Tareas
**1.** Responde a estas preguntas sobre el texto del duelo:
(a) ¿De qué consuelo priva la muerte repentina de alguien joven?
(b) ¿Qué editorial publicó Te vi marchar en 2024?
(c) ¿A quién perdió William James en su juventud?
**2.** Por favor, reproduce literalmente el pasaje del texto del duelo que va desde "El autor, reconocido" hasta "analiza cómo vivieron.", ambos incluidos.

Texto proporcionado
────────

Nadie sabe cómo reaccionará a la muerte de un ser querido, sobre todo cuando se trata del fallecimiento repentino de alguien joven, una pérdida que no se ha podido asimilar, que ni siquiera deja el consuelo de pensar que disfrutó de una vida larga y plena. Llega entonces la etapa de duelo, que cada uno sobrelleva como puede. En ocasiones, mirarse en el espejo de quienes pasaron por lo mismo, escuchar o leer sus vivencias, ayuda.
La experiencia ajena proporciona, si no consuelo, compañía, una forma de reconocimiento o proyección que inspira a salir adelante y, aún más importante, sacar algo constructivo de esta quiebra. Con ese propósito, el historiador Robert Richardson (Milwaukee, 1934-2020) aborda el ensayo Te vi marchar (2023; Errata Naturae, 2024, con traducción de Teresa Lanero).
El autor, reconocido biógrafo de Ralph Waldo Emerson, Henry David Thoreau –que se tradujo como Thoreau. Biografía de un pensador salvaje– y William James, se percató de que sus tres referentes sufrieron una pérdida traumática en su juventud: la muerte de la esposa, del hermano y de una prima muy querida, respectivamente. Después de tocar fondo, sin embargo, no solo se levantaron, sino que su pensamiento, su vida, creció, se robusteció por nuevas vías que resultaron claves en su aportación intelectual al mundo. Richardson, que también perdió a un hermano demasiado pronto, se acerca a ellos con esta mirada, que pone el foco en su dimensión humana y analiza cómo vivieron.

────────

Datos proporcionados
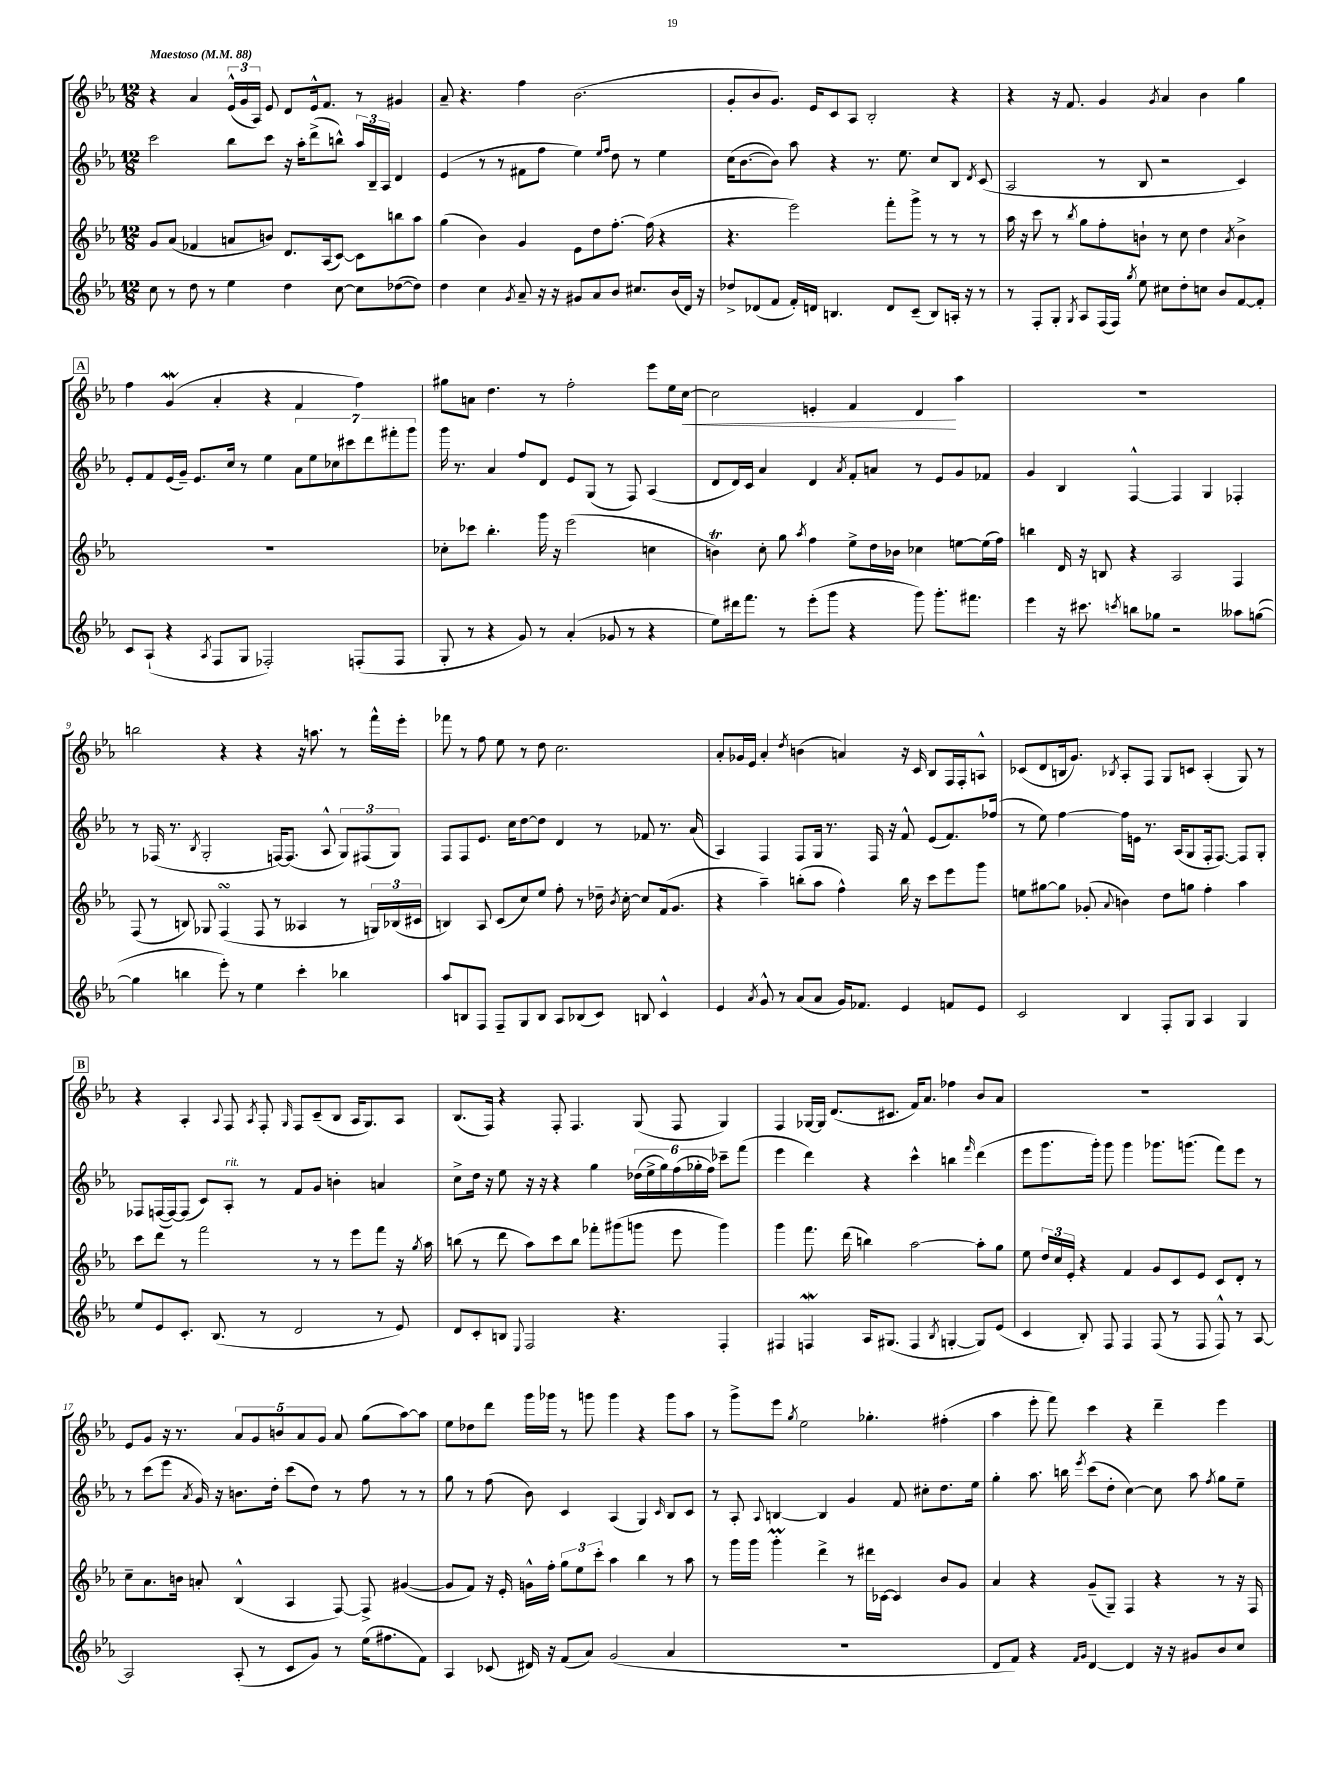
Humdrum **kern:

**kern	**kern	**kern	**kern
*staff4	*staff3	*staff2	*staff1
*clefG2	*clefG2	*clefG2	*clefG2
*k[b-e-a-]	*k[b-e-a-]	*k[b-e-a-]	*k[b-e-a-]
*M12/8	*M12/8	*M12/8	*M12/8
*MM88	*MM88	*MM88	*MM88
8cc	8g	2ccc	4r
8r	(8a-	.	.
8dd	4f-	.	4a-
8r	.	.	.
4ee-	8a	8bb-	(24e-^^
.	.	.	24g
.	.	.	24A-)
.	8b)	8ccc	8e-
4dd	8.d	16r	8d
.	.	16aa-'	.
.	.	(8ddd^	16e-^^
.	(16A-	.	8.f
[8cc	[8c)	8bb^^)	.
8cc]	8c]	24aa-	8r
.	.	24B-~	.
.	.	24A-	.
([8dd-	8bb	4d	4g#
8dd-])	8aa-	.	.
=	=	=	=
4dd	(4gg	(4e-	8a-~
.	.	.	4.r
4cc	4b-)	8r	.
.	.	8r	.
8qg	.	.	.
8a-~	4g	8f#	4ff
16r	.	8ff	.
16r	.	.	.
8g#	8e-	4ee-)	(2.b-
8a-	8dd	.	.
.	.	16qqee-	.
.	.	16qqff	.
8b-	[8.ff'	8dd	.
8.cc#	.	8r	.
.	(16ff]	.	.
.	4r	4ee-	.
(16b-	.	.	.
16d)	.	.	.
16r	.	.	.
=	=	=	=
8dd-^	4.r	(16cc	8g'
.	.	[8.b-	.
(8d-	.	.	8b-
8f	.	8b-])	8.g)
16f')	2eee-)	8aa-	.
16d	.	.	16e-
4.B	.	4r	8c
.	.	.	8A-
.	.	8.r	2B-'
8d	8fff'	.	.
.	.	8.ee-	.
(8c~	8ggg^	.	.
8B)	8r	8cc	.
16A'	8r	8B-	4r
16r	.	.	.
.	.	8qd	.
8r	8r	(8c	.
=	=	=	=
8r	16aa-	2A-	4r
.	16r	.	.
8F'	8ccc	.	.
8G'	8r	.	16r
.	.	.	8.f
8qG	8qbb-	.	.
8A-	8gg	.	.
(16F	8ff'	8r	4g
16F)	.	.	.
8qgg	.	.	.
8ee-	8b`	8B-	.
.	.	.	8qg
8cc#	8r	2r	4a-
8dd'	8cc	.	.
8cc	4dd	.	4b-
8b-	.	.	.
.	8qa-	.	.
[8f	4b^	4c)	4gg
8f']	.	.	.
=	=	=	=
8c	1.r	8e-'	4ff
(8A-`	.	8f	.
4r	.	(16e-	(4g
.	.	16g~)	.
.	.	8.e-	.
8qA-	.	.	.
8F	.	.	4a-'
.	.	16cc	.
8G	.	8r	.
2F-')	.	4ee-	4r
.	.	14a-	4f
.	.	14ee-	.
.	.	14cc-	.
.	.	14ccc#	.
(8F'	.	.	4ff)
.	.	14ddd	.
.	.	14fff#'	.
8F	.	.	.
.	.	14ggg	.
=	=	=	=
8G'	8cc-'	16ggg	8gg#
.	.	8.r	.
8r	8ccc-	.	8a
4r	4.bb-'	4a-	4.dd
8g)	.	8ff	.
8r	16ggg	8d	8r
.	16r	.	.
(4a-'	(2eee-	8e-	2ff'
.	.	(8G	.
8g-	.	8r	.
8r	.	8F)	.
4r	4cc	(4A-	8eee-
.	.	.	16ee-
.	.	.	[16cc
=	=	=	=
8ee-)	4b)	8d	2cc]
16ddd#	.	16d)	.
8.fff	.	16c	.
.	8cc'	4a-	.
8r	8gg	.	.
.	8qaa-	.	.
(8eee-'	4ff	4d	4e'
8ggg	.	.	.
.	.	8qa-	.
4r	8ee-^	8f'	4f
.	16dd	8a	.
.	16b-	.	.
8ggg)	4cc-	8r	4d
8.ggg'	.	8e-	.
.	[8ee	8g	4aa-
8.fff#	.	.	.
.	(16ee]	8f-	.
.	16ff)	.	.
=	=	=	=
4eee-	4bb	4g	1.r
16r	16d	4B-	.
8.ccc#	16r	.	.
.	8B	.	.
8qccc	.	.	.
8bb	4r	[4F^^	.
8gg-	.	.	.
2r	2A-	4F]	.
.	.	4G	.
8aa--	4F	4F-'	.
([8gg	.	.	.
=	=	=	=
4gg]	(8F	8r	2bb
.	8r	(16F-	.
.	.	8.r	.
4bb	8B)	.	.
.	.	8qB-	.
.	8G-	2G'	.
8eee-')	(4F	.	4r
8r	.	.	.
4ee-	8F	.	4r
.	8r	[16F)	.
.	.	(8.F]	.
4ccc'	4A--	.	16r
.	.	.	8.aa
.	.	8A-^^	.
4bb-	8r	12G)	8r
.	.	(12F#	.
.	24G)	.	16fff^^
.	(24B-	12G)	.
.	.	.	16eee-'
.	24c#	.	.
=	=	=	=
8aa-	4B)	8F	8fff-
8B	.	8F	8r
8F	8A-	8.e-	8ff
8F~	(8c	.	8ee-
.	.	16cc	.
8G	8cc)	[8dd	8r
8B	8ee-	8dd]	8dd
8A-	8ff'	4d	2.cc
(8B-	8r	.	.
8c)	16dd-~	8r	.
.	8qb-	.	.
.	[16cc'	.	.
8B	8cc]	8f-	.
4c^^	(16f	8.r	.
.	8.g	.	.
.	.	(16a-	.
=	=	=	=
4e-	4r	4A-)	8a-'
.	.	.	16g-
.	.	.	16e-
8qa-	.	.	.
8g^^	4aa-~)	4F	4a-'
8r	.	.	.
.	.	.	8qdd
(8a-	(8bb'	8F	(4b
8a-	8aa-	16G	.
.	.	8.r	.
16g)	4ff^^)	.	4a)
8.f-	.	.	.
.	.	16F	.
.	.	16r	.
4e-	16bb	8f^^	16r
.	16r	.	16c
.	8ccc	(8e-	8B-
8f	8eee-	8.f)	16F
.	.	.	16F'
8e-	8ggg	.	8A^^
.	.	(16ff-	.
=	=	=	=
2c	8ee	8r	(8c-
.	[8gg#	8ee-)	8d
.	8gg#]	[4ff	16B
.	.	.	8.g)
.	(8g-'	.	.
.	8qqa-	.	8qB-
4B-	4b)	16ff]	8A-'
.	.	16e	.
.	.	8.r	8F
8F'	8dd	.	8G
.	.	(16A-	.
8G	8gg	8G	8c
4A-	4ff'	16F'	(4A-'
.	.	[8.F)	.
4G	4aa-	8F]	8G)
.	.	8G'	8r
=	=	=	=
8ee-	8ccc	8F-	4r
8e-	8ddd	([16F	.
.	.	16F_)	.
8.c'	8r	(8F]	4A-'
.	2fff	8c)	.
(8.B-	.	.	.
.	.	.	8qqA-
.	.	8A-'	8F
.	.	.	8qA-
8r	.	8r	8F'
.	.	.	16qqG
2d	.	8f	8F
.	8r	8g	(8c~
.	8r	4b'	8B-
.	8eee-	.	16A-
.	.	.	8.G)
8r	8fff	4a	.
8e-)	16r	.	8A-
.	8qgg	.	.
.	16aa-	.	.
=	=	=	=
8d	(8bb	8cc^	(8.B-
8c'	8r	16dd	.
.	.	16r	16F)
8B	8ddd	8ee-	4r
8qqE-	.	.	.
2F	8aa-)	16r	.
.	.	16r	.
.	8ccc	4r	8F'
.	8bb	.	4.F
.	8fff-'	4gg	.
4.r	(8ggg#	.	.
.	8ggg	(24dd-	(8G
.	.	24ee-^	.
.	.	24gg)	.
.	8eee-	(24ff	8F
.	.	24gg-'	.
.	.	24ff)	.
4F'	4ggg)	8ccc-~	4G)
.	.	(8fff	.
=	=	=	=
4F#	4ggg	4eee-	4F
4F	8.fff	4ddd)	[16G-
.	.	.	16G-]
.	.	.	(8.d
.	(16ddd	.	.
16A-	4bb)	4r	.
(8.G#	.	.	8.c#
4F	[2aa-	4ccc^^	16f)
.	.	.	8.a-
8qB-	.	.	.
[4G'	.	4bb	4ff-
.	.	16qqfff	.
8G])	8aa-']	(4ddd	8b-
(8e-	8gg	.	8a-
=	=	=	=
4c	8ee-	8eee-	1.r
.	24dd	8.ggg	.
.	24cc	.	.
.	24e-'	.	.
8B-')	4r	.	.
.	.	16ggg')	.
8F	.	8ggg	.
4F	4f	4ggg	.
(8F	8g	8.ggg-	.
8r	8c	.	.
.	.	(8.ggg	.
8F	8e-	.	.
8F^^)	8c	8fff)	.
8r	8d'	8eee-	.
[8A-	8r	8r	.
=	=	=	=
2A-]	8cc~	8r	8e-
.	8.a-	(8ccc	8g
.	.	8eee-	16r
.	16b	.	8.r
.	.	8qa-	.
.	8a'	16g)	.
.	.	16r	.
(8A-'	(4B-^^	8.b	10a-
.	.	.	10g
8r	.	.	.
.	.	16dd'	.
.	.	.	10b
8c	4A-	(8ccc	.
.	.	.	10a-
8g)	.	8dd)	.
.	.	.	10g
8r	[8F)	8r	8a-
(16ee-	8F^]	8ff	(8gg
8.ff#	.	.	.
.	([4g#	8r	[8aa-)
8f)	.	8r	8aa-]
=	=	=	=
4A-	8g#]	8gg	8ee-
.	8f)	8r	8dd-
(8c-	16r	(8ff	8ddd
.	16e-'	.	.
16d#)	16g^^	8b-)	16ggg
16r	16ff'	.	16ggg-
(8f	12gg	4c	8r
.	12ee-	.	.
8a-)	.	.	8ggg
.	12ccc'	.	.
(2g	4aa-	(4A-	4ggg
.	4bb-	4G)	4r
.	.	16qqc	.
4a-	8r	8B-	8ggg
.	8aa-	8c	8aa-
=	=	=	=
1.r	8r	8r	8r
.	16ggg	8A-'	8ggg^
.	16ggg	.	.
.	.	8qqA-	.
.	4ggg'	[4B	8eee-
.	.	.	8qgg
.	.	.	2ee-
.	4ddd^	4B]	.
.	8r	4g	.
.	16ddd#	.	4.gg-'
.	[16c-	.	.
.	4c-]	8f	.
.	.	8cc#'	.
.	8b-	8.dd	(4ff#'
.	8g	.	.
.	.	16ee-	.
=	=	=	=
8d	4a-	4gg'	4aa-
8f)	.	.	.
4r	4r	8.aa-	8eee-'
.	.	.	8fff)
.	.	16bb	.
16qqf	.	.	.
16qqg	.	8qeee-	.
[4d	(8g~	(8ccc	4ccc
.	8G~)	8dd'	.
4d]	4F	[4cc)	4r
16r	4r	8cc]	4ddd~
16r	.	.	.
8g#	.	8aa-	.
.	.	8qff	.
8b-	8r	8gg	4eee-
8cc	16r	8ee-~	.
.	16F	.	.
==	==	==	==
*-	*-	*-	*-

────────

Respuestas
**1.**
(a) Del consuelo de pensar que disfrutó de una vida larga y plena.
(b) Errata Naturae.
(c) A una prima muy querida.

**2.**
El autor, reconocido biógrafo de Ralph Waldo Emerson, Henry David Thoreau –que se tradujo como Thoreau. Biografía de un pensador salvaje– y William James, se percató de que sus tres referentes sufrieron una pérdida traumática en su juventud: la muerte de la esposa, del hermano y de una prima muy querida, respectivamente. Después de tocar fondo, sin embargo, no solo se levantaron, sino que su pensamiento, su vida, creció, se robusteció por nuevas vías que resultaron claves en su aportación intelectual al mundo. Richardson, que también perdió a un hermano demasiado pronto, se acerca a ellos con esta mirada, que pone el foco en su dimensión humana y analiza cómo vivieron.